* **Excerpt**:
----

If you become unable to make your own health care decisions and have not named an agent in writing, your physician and other health
care providers will ask a family member, friend, or guardian to make decisions for you. In Illinois, a law directs which of these individuals
will be consulted. In that law, each of these individuals is called a “surrogate”.
There are reasons why you may want to name an agent rather than rely on a surrogate:
(i)
The person or people listed by this law may not be who you would want to make decisions for you.
(ii) Some family members or friends might not be able or willing to make decisions as you would want them to.
(iii) Family members and friends may disagree with one another about the issue being decided.
(iv) Under some circumstances, a surrogate may not be able to make the same kinds of decisions that an agent can make.
WHAT IF THERE IS NO ONE AVAILABLE WHO I TRUST TO BE MY AGENT?
In this situation, it is especially important to talk to your physician and other health care providers and create written guidance about
what you want or do not want, in case you are ever critically ill and cannot express your own wishes. You can complete a living will.
You can also write your wishes down and/or discuss them with your physician or other health care provider and ask him or her to write
it down in your chart. You might also want to use written or online resources to guide you through this process.
WHAT DO I DO WITH THIS FORM ONCE I COMPLETE IT?
Follow these instructions after you have completed the form:
(i)
Sign the form in front of a witness. See the form for a list of who can and cannot witness it.
(ii) Ask the witness to sign it, too. There is no need to have the form notarized.
(iii) Give a copy to your agent and to each of your successor agents.
(iv) Give another copy to your physician.
(v) Take a copy with you when you go to the hospital.
(vi) Show it to your family and friends and others who care for you.
WHAT IF I CHANGE MY MIND?

----

[Extrinsic camera parameter data]
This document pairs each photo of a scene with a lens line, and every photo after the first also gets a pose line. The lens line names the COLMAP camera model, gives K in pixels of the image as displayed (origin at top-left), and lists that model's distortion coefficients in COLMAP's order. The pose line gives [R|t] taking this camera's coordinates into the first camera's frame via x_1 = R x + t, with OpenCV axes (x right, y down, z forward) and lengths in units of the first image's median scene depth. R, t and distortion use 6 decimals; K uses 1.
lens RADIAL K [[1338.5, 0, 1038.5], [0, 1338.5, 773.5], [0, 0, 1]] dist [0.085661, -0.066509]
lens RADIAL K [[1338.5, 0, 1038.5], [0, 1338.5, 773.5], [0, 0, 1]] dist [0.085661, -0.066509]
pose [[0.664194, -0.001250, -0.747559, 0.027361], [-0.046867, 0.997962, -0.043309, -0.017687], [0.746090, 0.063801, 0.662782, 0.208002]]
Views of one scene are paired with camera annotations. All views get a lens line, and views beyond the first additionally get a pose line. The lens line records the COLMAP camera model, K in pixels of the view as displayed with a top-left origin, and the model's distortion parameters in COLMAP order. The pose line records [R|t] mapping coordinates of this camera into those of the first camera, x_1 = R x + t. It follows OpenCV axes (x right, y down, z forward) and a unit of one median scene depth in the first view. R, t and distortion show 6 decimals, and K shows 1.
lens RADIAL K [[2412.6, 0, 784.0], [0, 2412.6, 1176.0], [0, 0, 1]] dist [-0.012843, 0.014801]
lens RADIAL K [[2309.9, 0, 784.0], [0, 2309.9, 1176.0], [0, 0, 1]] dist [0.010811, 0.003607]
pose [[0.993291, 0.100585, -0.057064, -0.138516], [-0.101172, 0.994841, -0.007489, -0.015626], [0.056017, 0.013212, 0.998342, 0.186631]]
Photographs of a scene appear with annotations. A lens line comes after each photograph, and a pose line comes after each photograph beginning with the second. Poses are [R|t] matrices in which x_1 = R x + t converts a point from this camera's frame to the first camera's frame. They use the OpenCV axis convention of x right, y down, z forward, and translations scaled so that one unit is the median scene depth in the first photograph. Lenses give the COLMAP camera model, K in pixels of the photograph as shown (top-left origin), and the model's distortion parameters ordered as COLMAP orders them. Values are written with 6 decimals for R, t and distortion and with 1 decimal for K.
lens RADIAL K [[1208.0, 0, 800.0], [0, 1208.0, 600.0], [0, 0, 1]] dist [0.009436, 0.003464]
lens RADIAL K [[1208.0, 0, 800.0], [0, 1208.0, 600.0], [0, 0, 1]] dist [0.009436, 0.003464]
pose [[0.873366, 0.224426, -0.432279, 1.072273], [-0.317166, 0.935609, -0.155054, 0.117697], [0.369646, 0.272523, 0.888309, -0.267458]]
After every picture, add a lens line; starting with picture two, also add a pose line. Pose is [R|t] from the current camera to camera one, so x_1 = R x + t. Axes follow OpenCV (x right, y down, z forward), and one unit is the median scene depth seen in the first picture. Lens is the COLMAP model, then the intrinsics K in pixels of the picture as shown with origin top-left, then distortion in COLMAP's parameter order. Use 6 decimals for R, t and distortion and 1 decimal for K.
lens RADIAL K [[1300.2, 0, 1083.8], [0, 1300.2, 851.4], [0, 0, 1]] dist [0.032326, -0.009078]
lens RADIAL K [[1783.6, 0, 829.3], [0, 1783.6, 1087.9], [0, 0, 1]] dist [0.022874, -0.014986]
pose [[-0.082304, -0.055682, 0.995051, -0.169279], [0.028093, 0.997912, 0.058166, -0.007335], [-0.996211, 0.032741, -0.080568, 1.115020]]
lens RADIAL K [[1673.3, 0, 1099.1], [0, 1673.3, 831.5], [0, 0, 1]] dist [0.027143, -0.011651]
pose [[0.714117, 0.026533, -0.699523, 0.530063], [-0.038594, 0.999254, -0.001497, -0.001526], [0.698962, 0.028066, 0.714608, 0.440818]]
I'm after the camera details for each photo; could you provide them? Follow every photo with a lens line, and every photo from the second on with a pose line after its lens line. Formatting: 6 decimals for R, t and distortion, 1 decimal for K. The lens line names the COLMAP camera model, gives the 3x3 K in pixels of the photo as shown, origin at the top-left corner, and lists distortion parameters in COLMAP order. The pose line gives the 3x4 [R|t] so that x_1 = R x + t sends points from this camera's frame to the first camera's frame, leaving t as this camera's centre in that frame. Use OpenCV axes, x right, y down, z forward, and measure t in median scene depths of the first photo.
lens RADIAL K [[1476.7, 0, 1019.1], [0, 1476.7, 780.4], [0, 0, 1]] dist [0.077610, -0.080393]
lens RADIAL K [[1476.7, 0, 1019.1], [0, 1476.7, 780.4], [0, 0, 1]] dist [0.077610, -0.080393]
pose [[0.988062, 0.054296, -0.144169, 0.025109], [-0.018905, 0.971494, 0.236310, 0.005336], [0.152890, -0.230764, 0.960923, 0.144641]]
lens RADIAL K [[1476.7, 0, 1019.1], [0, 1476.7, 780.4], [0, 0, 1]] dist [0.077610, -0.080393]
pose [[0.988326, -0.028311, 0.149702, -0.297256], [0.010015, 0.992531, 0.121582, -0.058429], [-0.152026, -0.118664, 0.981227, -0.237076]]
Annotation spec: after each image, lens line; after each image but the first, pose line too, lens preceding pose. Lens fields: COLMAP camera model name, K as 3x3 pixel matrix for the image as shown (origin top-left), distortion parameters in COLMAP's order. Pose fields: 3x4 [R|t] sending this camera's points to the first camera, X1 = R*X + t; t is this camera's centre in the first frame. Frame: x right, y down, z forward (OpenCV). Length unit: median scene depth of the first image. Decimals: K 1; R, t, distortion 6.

----

* **Actions to take**:
1/ In the Illinois health care agent instructions, what is each family member, friend, or guardian consulted under the law called?
2/ Continue the Illinois health care agent instructions, starting with the answer to the final heading.

* **Answer section**:
1/ Each of them is called a "surrogate."

2/
You may change your mind at any time. If you do, tell someone who is at least 18 years old that you have changed your mind, and/or
destroy your document and any copies. If you wish, fill out a new form and make sure everyone you gave the old form to has a copy of
the new one, including, but not limited to your agents and your physicians.
WHAT IF I DO NOT WANT TO USE THIS FORM?
In the event you do not want to use the Illinois statutory form provided here, any document you complete must be executed by you.
Designate an agent who is over 18 years of age and not prohibited from serving as your agent, and state the agent’s powers. It need not
be witnessed or conform in any other respect to the statutory health care power.
If you have questions about the use of any form, you may want to consult your physician, other health care provider, and/or an attorney.
State of Illinois
Illinois Department of Public Health
Illinois Statutory Short Form
Power of Attorney for Health Cared
MY POWER OF ATTORNEY FOR HEALTH CARE
THIS POWER OF ATTORNEY REVOKES ALL PREVIOUS POWERS OF ATTORNEY FOR HEALTH CARE.
My name (Print your full name): _________________________________________________________________________
My address: ________________________________________________________________________________________
I WANT THE FOLLOWING PERSON TO BE MY HEALTH CARE AGENT (an agent is your personal representative
under state and federal law):
(Agent name) _______________________________________________________________________________________
(Agent address) _____________________________________________________________________________________
(Agent phone number) ________________________________________________________________________________
MY AGENT CAN MAKE HEALTH CARE DECISIONS FOR ME, INCLUDING:
(i)
Deciding to accept, withdraw, or decline treatment for any physical or mental condition of mine, including life-and-death decisions.
(ii) Agreeing to admit me to or discharge me from any hospital, home, or other institution, including a mental health facility.
(iii) Having complete access to my medical and mental health records, and sharing them with others as needed, including after I die.
(iv) Carrying out the plans I have already made, or, if I have not done so, making decisions about my body or remains, including
organ, tissue, or whole body donation, autopsy, cremation, and burial.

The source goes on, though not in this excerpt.